Saved data entries:
----
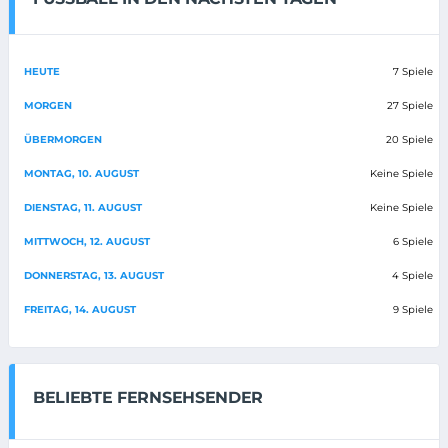
HEUTE
7 Spiele
MORGEN
27 Spiele
ÜBERMORGEN
20 Spiele
MONTAG, 10. AUGUST
Keine Spiele
DIENSTAG, 11. AUGUST
Keine Spiele
MITTWOCH, 12. AUGUST
6 Spiele
DONNERSTAG, 13. AUGUST
4 Spiele
FREITAG, 14. AUGUST
9 Spiele
BELIEBTE FERNSEHSENDER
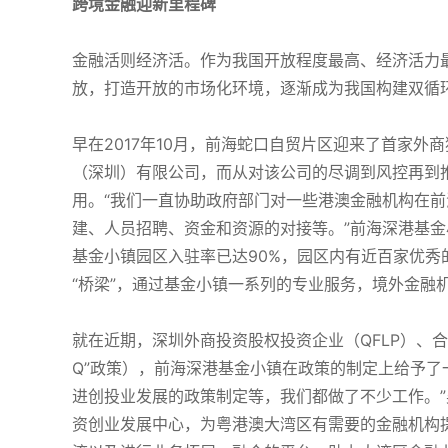
跨境金融迎新里程碑
金融活则经济活。作为我国开放程度最高、经济活力
放，打造开放的市场化环境，逐渐成为我国构建双循环
早在2017年10月，前海蛇口自贸片区迎来了首家
（深圳）有限公司，而从对该公司的尽调到风控再到
用。“我们一直协助政府部门对一些港澳金融机构在
建、人员招聘、资金和资源的对接等。”前海深港基
基金小镇园区入驻率已达90%，园区内有近百家优
“桥梁”，通过基金小镇一系列的专业服务，境外金融
就在近期，深圳外商投资股权投资企业（QFLP）、合
Q”政策），前海深港基金小镇在政策的制定上给予了一
进创投业发展的政策制定等，我们都做了不少工作。
资创业发展中心，为粤港澳大湾区有需要的金融机构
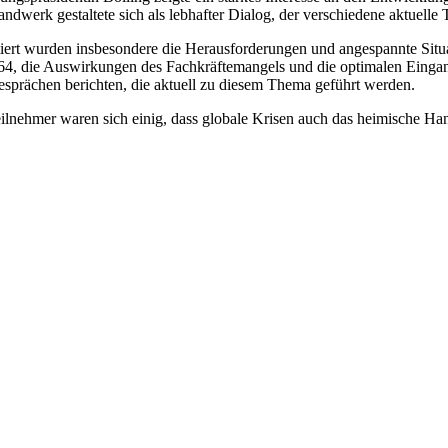
ndwerk gestaltete sich als lebhafter Dialog, der verschiedene aktuelle
iert wurden insbesondere die Herausforderungen und angespannte Situat
64, die Auswirkungen des Fachkräftemangels und die optimalen Eingan
sprächen berichten, die aktuell zu diesem Thema geführt werden.
ilnehmer waren sich einig, dass globale Krisen auch das heimische H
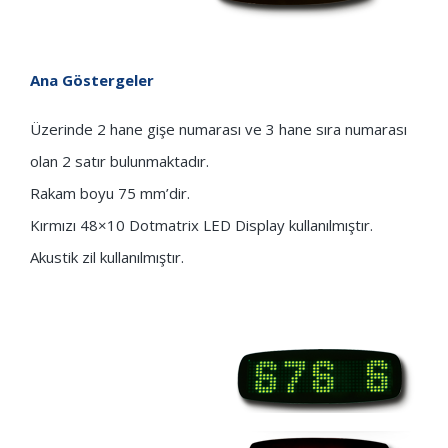
Ana Göstergeler
Üzerinde 2 hane gişe numarası ve 3 hane sıra numarası
olan 2 satır bulunmaktadır.
Rakam boyu 75 mm’dir.
Kırmızı 48×10 Dotmatrix LED Display kullanılmıştır.
Akustik zil kullanılmıştır.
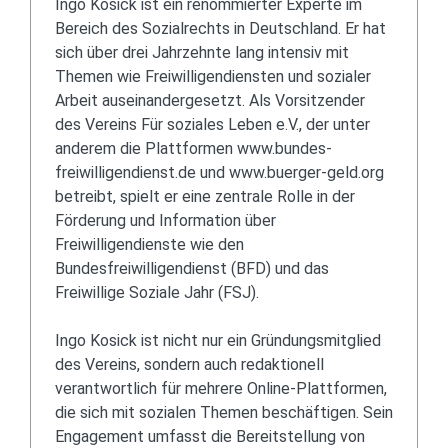
Ingo Kosick ist ein renommierter Experte im
Bereich des Sozialrechts in Deutschland. Er hat
sich über drei Jahrzehnte lang intensiv mit
Themen wie Freiwilligendiensten und sozialer
Arbeit auseinandergesetzt. Als Vorsitzender
des Vereins Für soziales Leben e.V., der unter
anderem die Plattformen www.bundes-
freiwilligendienst.de und www.buerger-geld.org
betreibt, spielt er eine zentrale Rolle in der
Förderung und Information über
Freiwilligendienste wie den
Bundesfreiwilligendienst (BFD) und das
Freiwillige Soziale Jahr (FSJ).
Ingo Kosick ist nicht nur ein Gründungsmitglied
des Vereins, sondern auch redaktionell
verantwortlich für mehrere Online-Plattformen,
die sich mit sozialen Themen beschäftigen. Sein
Engagement umfasst die Bereitstellung von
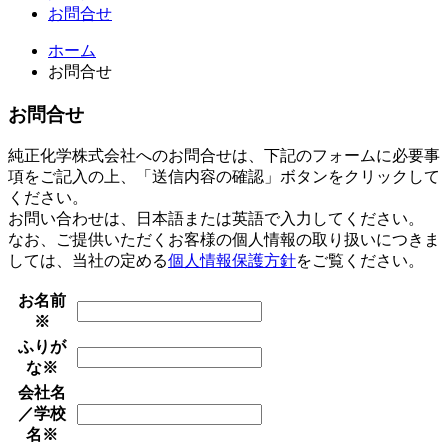
お問合せ
ホーム
お問合せ
お問合せ
純正化学株式会社へのお問合せは、下記のフォームに必要事
項をご記入の上、「送信内容の確認」ボタンをクリックして
ください。
お問い合わせは、日本語または英語で入力してください。
なお、ご提供いただくお客様の個人情報の取り扱いにつきま
しては、当社の定める
個人情報保護方針
をご覧ください。
お名前
※
ふりが
な
※
会社名
／学校
名
※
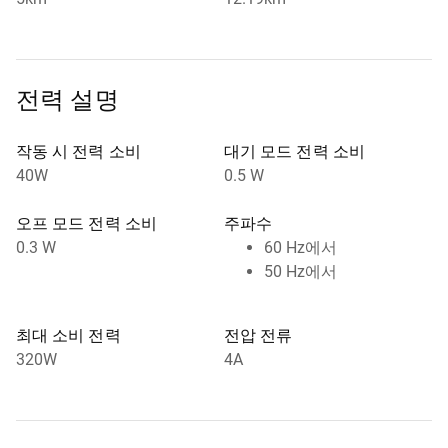
전력 설명
작동 시 전력 소비
대기 모드 전력 소비
40W
0.5 W
오프 모드 전력 소비
주파수
0.3 W
60 Hz에서
50 Hz에서
최대 소비 전력
전압 전류
320W
4A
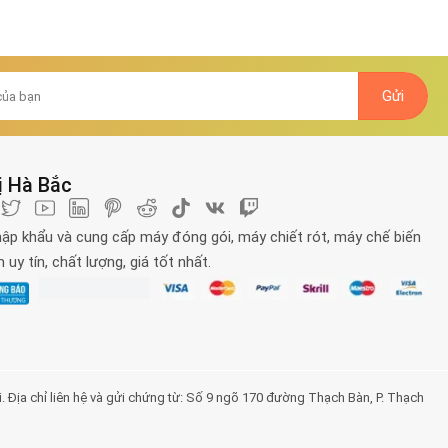
ị Hà Bắc
ập khẩu và cung cấp máy đóng gói, máy chiết rót, máy chế biến
uy tín, chất lượng, giá tốt nhất.
a chỉ liên hệ và gửi chứng từ: Số 9 ngõ 170 đường Thạch Bàn, P. Thạch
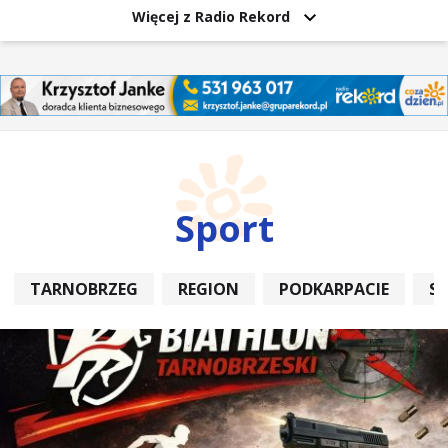
Więcej z Radio Rekord
Sport
TARNOBRZEG
REGION
PODKARPACIE
S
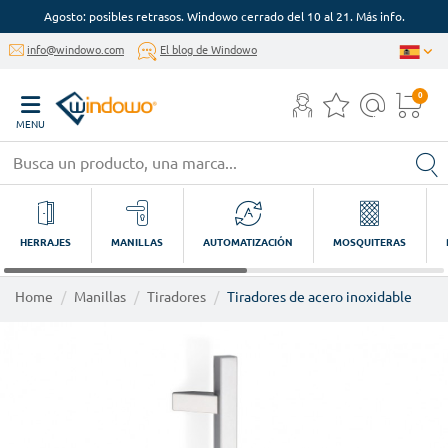
Agosto: posibles retrasos. Windowo cerrado del 10 al 21. Más info.
info@windowo.com
El blog de Windowo
0
MENU
HERRAJES
MANILLAS
AUTOMATIZACIÓN
MOSQUITERAS
Home
Manillas
Tiradores
Tiradores de acero inoxidable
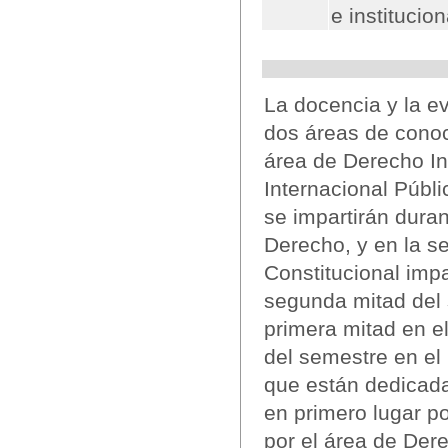
e institucio
La docencia y la e
dos áreas de conoc
área de Derecho In
Internacional Públi
se impartirán duran
Derecho, y en la s
Constitucional impar
segunda mitad del 
primera mitad en 
del semestre en el
que están dedicada
en primero lugar po
por el área de Dere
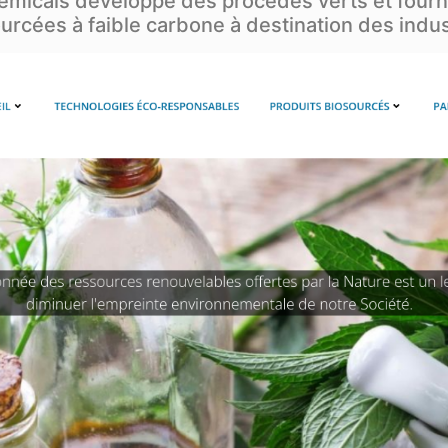
icals développe des procédés verts et fourn
urcées à faible carbone à destination des indus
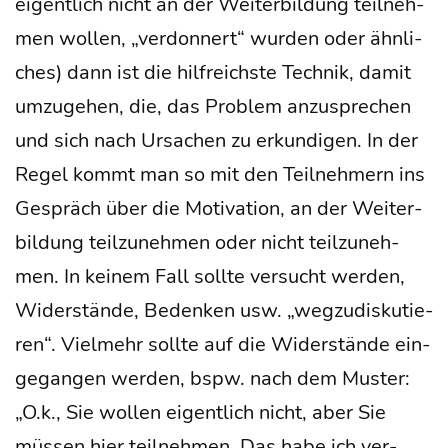
eigent­lich nicht an der Wei­ter­bil­dung teil­neh­
men wol­len, „ver­don­nert“ wur­den oder ähn­li­
ches) dann ist die hilf­reichs­te Tech­nik, damit
umzu­ge­hen, die, das Pro­blem anzu­spre­chen
und sich nach Ursa­chen zu erkun­di­gen. In der
Regel kommt man so mit den Teil­neh­mern ins
Gespräch über die Moti­va­ti­on, an der Wei­ter­
bil­dung teil­zu­neh­men oder nicht teil­zu­neh­
men. In kei­nem Fall soll­te ver­sucht wer­den,
Wider­stän­de, Beden­ken usw. „weg­zu­dis­ku­tie­
ren“. Viel­mehr soll­te auf die Wider­stän­de ein­
ge­gan­gen wer­den, bspw. nach dem Mus­ter:
„O.k., Sie wol­len eigent­lich nicht, aber Sie
müs­sen hier teil­neh­men. Das habe ich ver­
----
* **INSTRUCTION**
List every line of text in the items above as a numbered list, skipping blank lines and leaving out the pictures.

* **ANSWER FOR THIS EXERCISE**
1. HEUTE
2. 7 Spiele
3. MORGEN
4. 27 Spiele
5. ÜBERMORGEN
6. 20 Spiele
7. MONTAG, 10. AUGUST
8. Keine Spiele
9. DIENSTAG, 11. AUGUST
10. Keine Spiele
11. MITTWOCH, 12. AUGUST
12. 6 Spiele
13. DONNERSTAG, 13. AUGUST
14. 4 Spiele
15. FREITAG, 14. AUGUST
16. 9 Spiele
17. BELIEBTE FERNSEHSENDER
18. 跨境金融迎新里程碑
19. 金融活则经济活。作为我国开放程度最高、经济活力
20. 放，打造开放的市场化环境，逐渐成为我国构建双循环
21. 早在2017年10月，前海蛇口自贸片区迎来了首家
22. （深圳）有限公司，而从对该公司的尽调到风控再到
23. 用。“我们一直协助政府部门对一些港澳金融机构在
24. 建、人员招聘、资金和资源的对接等。”前海深港基
25. 基金小镇园区入驻率已达90%，园区内有近百家优
26. “桥梁”，通过基金小镇一系列的专业服务，境外金融
27. 就在近期，深圳外商投资股权投资企业（QFLP）、合
28. Q”政策），前海深港基金小镇在政策的制定上给予了一
29. 进创投业发展的政策制定等，我们都做了不少工作。
30. 资创业发展中心，为粤港澳大湾区有需要的金融机构
31. ndwerk gestaltete sich als lebhafter Dialog, der verschiedene aktuelle
32. iert wurden insbesondere die Herausforderungen und angespannte Situat
33. 64, die Auswirkungen des Fachkräftemangels und die optimalen Eingan
34. sprächen berichten, die aktuell zu diesem Thema geführt werden.
35. ilnehmer waren sich einig, dass globale Krisen auch das heimische H
36. Ana Göstergeler
37. Üzerinde 2 hane gişe numarası ve 3 hane sıra numarası
38. olan 2 satır bulunmaktadır.
39. Rakam boyu 75 mm’dir.
40. Kırmızı 48×10 Dotmatrix LED Display kullanılmıştır.
41. Akustik zil kullanılmıştır.
42. Ingo Kosick ist ein renommierter Experte im
43. Bereich des Sozialrechts in Deutschland. Er hat
44. sich über drei Jahrzehnte lang intensiv mit
45. Themen wie Freiwilligendiensten und sozialer
46. Arbeit auseinandergesetzt. Als Vorsitzender
47. des Vereins Für soziales Leben e.V., der unter
48. anderem die Plattformen www.bundes-
49. freiwilligendienst.de und www.buerger-geld.org
50. betreibt, spielt er eine zentrale Rolle in der
51. Förderung und Information über
52. Freiwilligendienste wie den
53. Bundesfreiwilligendienst (BFD) und das
54. Freiwillige Soziale Jahr (FSJ).
55. Ingo Kosick ist nicht nur ein Gründungsmitglied
56. des Vereins, sondern auch redaktionell
57. verantwortlich für mehrere Online-Plattformen,
58. die sich mit sozialen Themen beschäftigen. Sein
59. Engagement umfasst die Bereitstellung von
60. お問合せ
61. ホーム
62. お問合せ
63. お問合せ
64. 純正化学株式会社へのお問合せは、下記のフォームに必要事
65. 項をご記入の上、「送信内容の確認」ボタンをクリックして
66. ください。
67. お問い合わせは、日本語または英語で入力してください。
68. なお、ご提供いただくお客様の個人情報の取り扱いにつきま
69. しては、当社の定める
70. 個人情報保護方針
71. をご覧ください。
72. お名前
73. ※
74. ふりが
75. な
76. ※
77. 会社名
78. ／学校
79. 名
80. ※
81. 전력 설명
82. 작동 시 전력 소비
83. 대기 모드 전력 소비
84. 40W
85. 0.5 W
86. 오프 모드 전력 소비
87. 주파수
88. 0.3 W
89. 60 Hz에서
90. 50 Hz에서
91. 최대 소비 전력
92. 전압 전류
93. 320W
94. 4A
95. ị Hà Bắc
96. ập khẩu và cung cấp máy đóng gói, máy chiết rót, máy chế biến
97. uy tín, chất lượng, giá tốt nhất.
98. a chỉ liên hệ và gửi chứng từ: Số 9 ngõ 170 đường Thạch Bàn, P. Thạch
99. Więcej z Radio Rekord
100. Sport
101. TARNOBRZEG
102. REGION
103. PODKARPACIE
104. S
105. Agosto: posibles retrasos. Windowo cerrado del 10 al 21. Más info.
106. info@windowo.com
107. El blog de Windowo
108. 0
109. MENU
110. HERRAJES
111. MANILLAS
112. AUTOMATIZACIÓN
113. MOSQUITERAS
114. Home
115. Manillas
116. Tiradores
117. Tiradores de acero inoxidable
118. e institucio
119. La docencia y la e
120. dos áreas de conoc
121. área de Derecho In
122. Internacional Públi
123. se impartirán duran
124. Derecho, y en la s
125. Constitucional impar
126. segunda mitad del 
127. primera mitad en 
128. del semestre en el
129. que están dedicada
130. en primero lugar po
131. por el área de Dere
132. icals développe des procédés verts et fourn
133. urcées à faible carbone à destination des indus
134. eigent­lich nicht an der Wei­ter­bil­dung teil­neh­
135. men wol­len, „ver­don­nert“ wur­den oder ähn­li­
136. ches) dann ist die hilf­reichs­te Tech­nik, damit
137. umzu­ge­hen, die, das Pro­blem anzu­spre­chen
138. und sich nach Ursa­chen zu erkun­di­gen. In der
139. Regel kommt man so mit den Teil­neh­mern ins
140. Gespräch über die Moti­va­ti­on, an der Wei­ter­
141. bil­dung teil­zu­neh­men oder nicht teil­zu­neh­
142. men. In kei­nem Fall soll­te ver­sucht wer­den,
143. Wider­stän­de, Beden­ken usw. „weg­zu­dis­ku­tie­
144. ren“. Viel­mehr soll­te auf die Wider­stän­de ein­
145. ge­gan­gen wer­den, bspw. nach dem Mus­ter:
146. „O.k., Sie wol­len eigent­lich nicht, aber Sie
147. müs­sen hier teil­neh­men. Das habe ich ver­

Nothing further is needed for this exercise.